▶ _Data extract_:
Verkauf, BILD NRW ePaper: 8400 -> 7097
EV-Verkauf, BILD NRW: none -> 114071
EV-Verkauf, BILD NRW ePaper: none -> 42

==

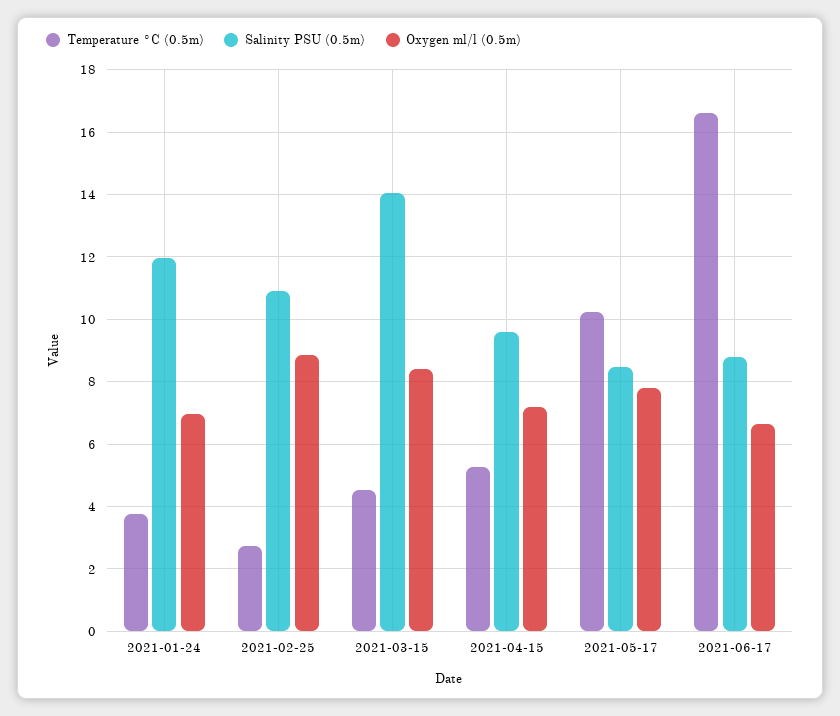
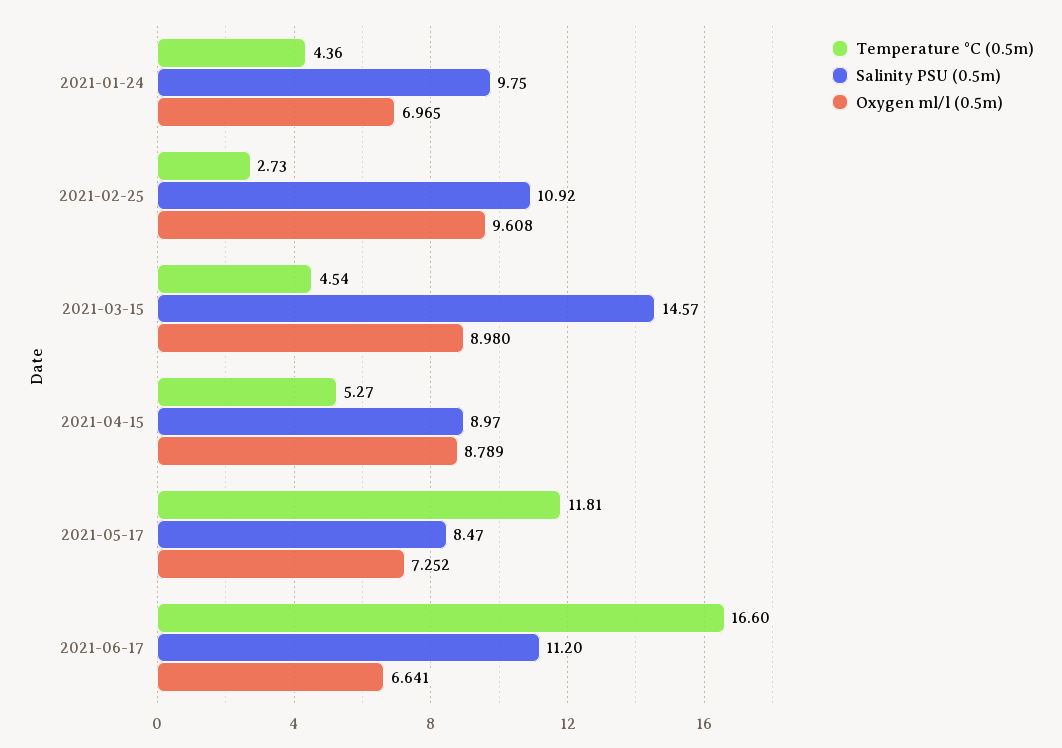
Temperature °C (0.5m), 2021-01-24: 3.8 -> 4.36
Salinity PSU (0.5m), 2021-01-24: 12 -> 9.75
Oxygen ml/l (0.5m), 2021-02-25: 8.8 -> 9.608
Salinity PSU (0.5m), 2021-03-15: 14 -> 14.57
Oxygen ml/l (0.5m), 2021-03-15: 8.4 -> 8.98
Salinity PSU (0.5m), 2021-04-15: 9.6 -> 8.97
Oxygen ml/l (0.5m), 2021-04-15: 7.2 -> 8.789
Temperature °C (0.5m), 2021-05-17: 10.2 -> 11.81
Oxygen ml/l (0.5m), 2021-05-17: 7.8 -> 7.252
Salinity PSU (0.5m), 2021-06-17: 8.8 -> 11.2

--

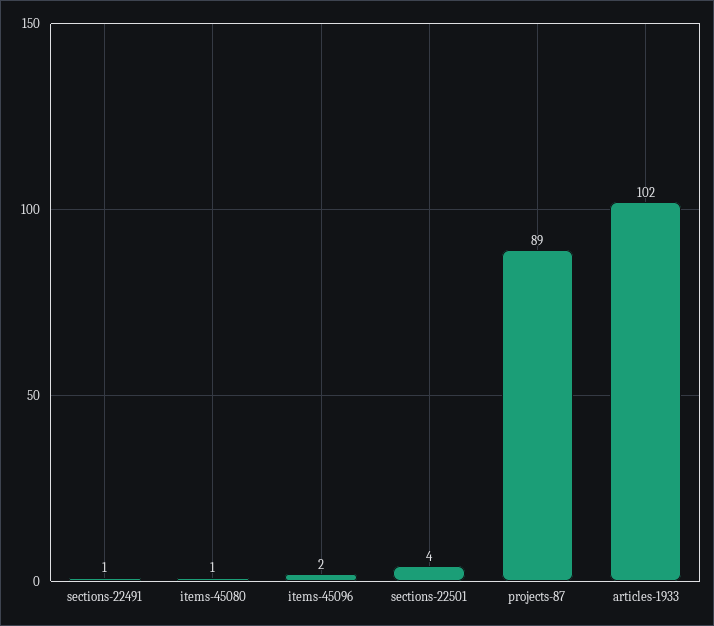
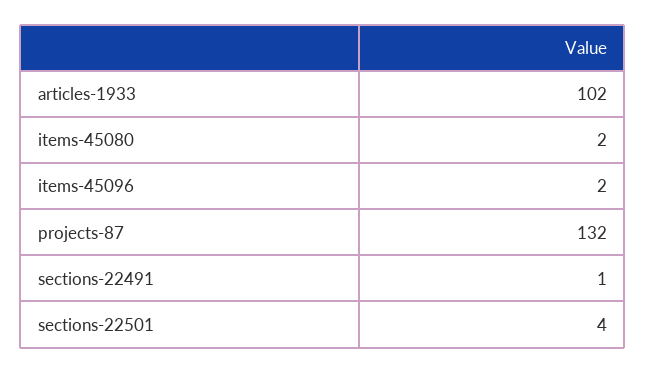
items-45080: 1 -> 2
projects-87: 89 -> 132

▶ _Problem to solve_:
Gather from the records above every line containing the string "Verkauf".

▶ _Task output_:
Verkauf, BILD NRW ePaper: 8400 -> 7097
EV-Verkauf, BILD NRW: none -> 114071
EV-Verkauf, BILD NRW ePaper: none -> 42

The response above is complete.